Texas, like most states, has no laws defining when parents are allowed to leave their kids alone. In fact Maryland, Illinois and Oregon are the only states that set a specific age when parents can leave their kids home alone.

The SafeKids campaign recommends never leaving a child under 12 home alone. And even then, they recommend assessing your child’s maturity. They say a mature 12-year-old might be better equipped to stay at home alone than an older, but less mature kid.

The American Academy of Pediatrics says parents may be okay leaving kids alone once they hit 11 or 12-years-old. They also recommend a trial run where you leave for a short time but stay close by in case something happens.

The American Academy of Child and Adolescent Psychiatry doesn’t give a specific age when it’s safe to leave kids alone. They recommend parents consider a number of factors including:

  • The child’s understanding of your rules and expectations
  • Do they know how to get in touch with you?
  • Hazards in the house or neighborhood

There is some debate about how the lack of supervision in the 70s and 80s affected those children.
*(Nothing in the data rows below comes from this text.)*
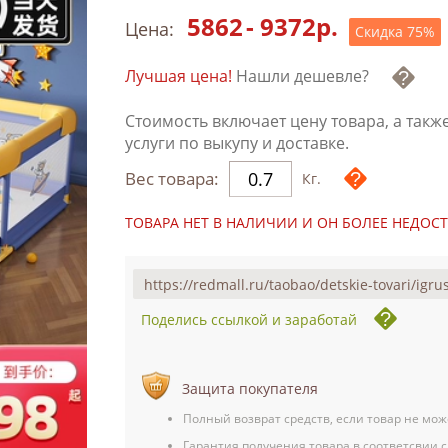
5862
-
9372
р.
Цена:
Скидка
75
%
Лучшая цена!
Нашли дешевле?
Стоимость включает цену товара, а такж
услуги по выкупу и доставке.
Вес товара:
Кг.
ТОВАРА НЕТ В НАЛИЧИИ И ОН БОЛЕЕ НЕДОС
Поделись ссылкой и заработай
Защита покупателя
Полный возврат средств, если товар не мож
Гарантия получения товара в соответсвии с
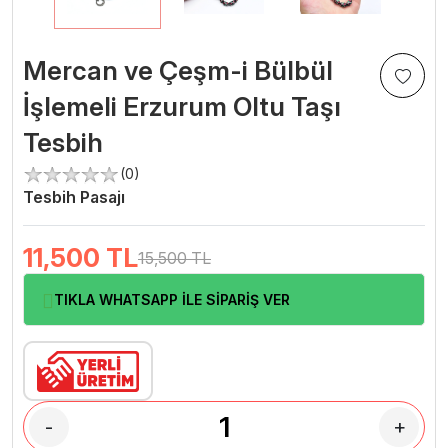
Mercan ve Çeşm-i Bülbül
İşlemeli Erzurum Oltu Taşı
Tesbih
(0)
Tesbih Pasajı
11,500
TL
15,500 TL
TIKLA WHATSAPP İLE SİPARİŞ VER
-
+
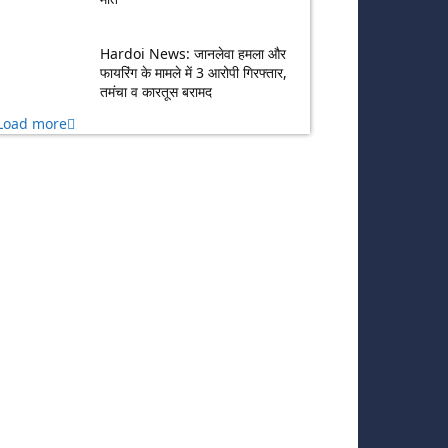
Hardoi News: जानलेवा हमला और
फायरिंग के मामले में 3 आरोपी गिरफ्तार,
तमंचा व कारतूस बरामद
Load more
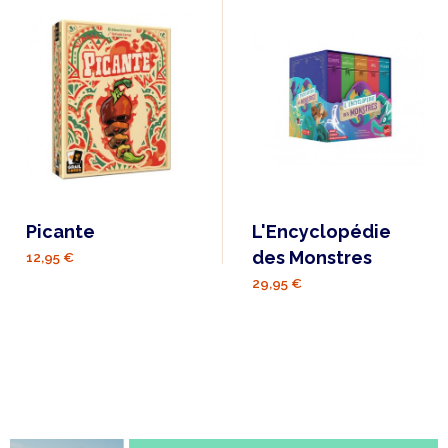
Picante
L'Encyclopédie
des Monstres
12,95 €
29,95 €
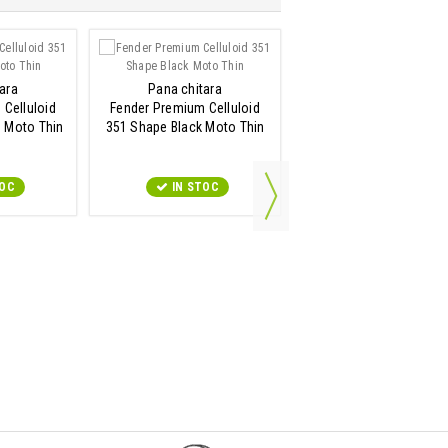
ara
Pana chitara
Pana chitara
Celluloid
Fender Premium Celluloid
Fender Premium Cellul
e Moto Thin
351 Shape Black Moto Thin
351 Shape Blue Moto T
TOC
IN STOC
IN STOC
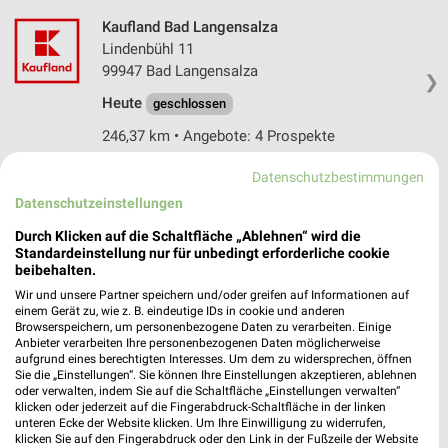
Kaufland Bad Langensalza
Lindenbühl 11
99947 Bad Langensalza
❯
Heute
geschlossen
246,37 km • Angebote: 4 Prospekte
Datenschutzbestimmungen
Gessert Reisen Finsterbergen
Datenschutzeinstellungen
Am Steiger 3
❯
Durch Klicken auf die Schaltfläche „Ablehnen“ wird die
99894 Finsterbergen
Standardeinstellung nur für unbedingt erforderliche cookie
beibehalten.
268,89 km
Wir und unsere Partner speichern und/oder greifen auf Informationen auf
einem Gerät zu, wie z. B. eindeutige IDs in cookie und anderen
Browserspeichern, um personenbezogene Daten zu verarbeiten. Einige
Frölich-Reisen Hessisch Lichtenau
Anbieter verarbeiten Ihre personenbezogenen Daten möglicherweise
Ludwig-Frölich-Str. 1-5
aufgrund eines berechtigten Interesses. Um dem zu widersprechen, öffnen
❯
37235 Hessisch Lichtenau
Sie die „Einstellungen“. Sie können Ihre Einstellungen akzeptieren, ablehnen
oder verwalten, indem Sie auf die Schaltfläche „Einstellungen verwalten“
292,25 km
klicken oder jederzeit auf die Fingerabdruck-Schaltfläche in der linken
unteren Ecke der Website klicken. Um Ihre Einwilligung zu widerrufen,
klicken Sie auf den Fingerabdruck oder den Link in der Fußzeile der Website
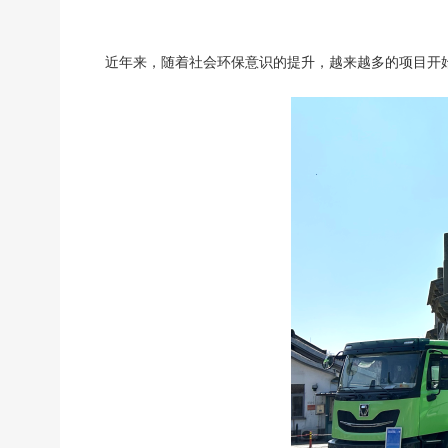
近年来，
随着社会环保意识的提升，越来越多的项目开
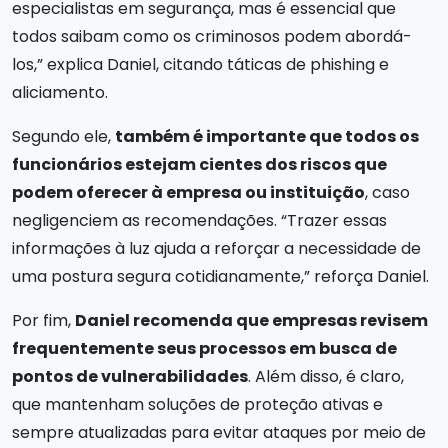
especialistas em segurança, mas é essencial que
todos saibam como os criminosos podem abordá-
los,” explica Daniel, citando táticas de phishing e
aliciamento.
Segundo ele,
também é importante que todos os
funcionários estejam cientes dos riscos que
podem oferecer à empresa ou instituição
, caso
negligenciem as recomendações. “Trazer essas
informações à luz ajuda a reforçar a necessidade de
uma postura segura cotidianamente,” reforça Daniel.
Por fim,
Daniel recomenda que empresas revisem
frequentemente seus processos em busca de
pontos de vulnerabilidades
. Além disso, é claro,
que mantenham soluções de proteção ativas e
sempre atualizadas para evitar ataques por meio de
Some say it made them more independent. Others say it has given rise to the overly-protective “helicopter parents” of today.

But why the change? Why are parents, who may have been left alone as kids, so reluctant to leave their kids?

Experts say it may be the media and technology.

Houston-based psychiatrist, Dr. George Glass told CNN that parents see many more stories about kidnappings and other violent crimes today than they did in the 70s and 80s, making them feel like the world is more dangerous than when they were kids.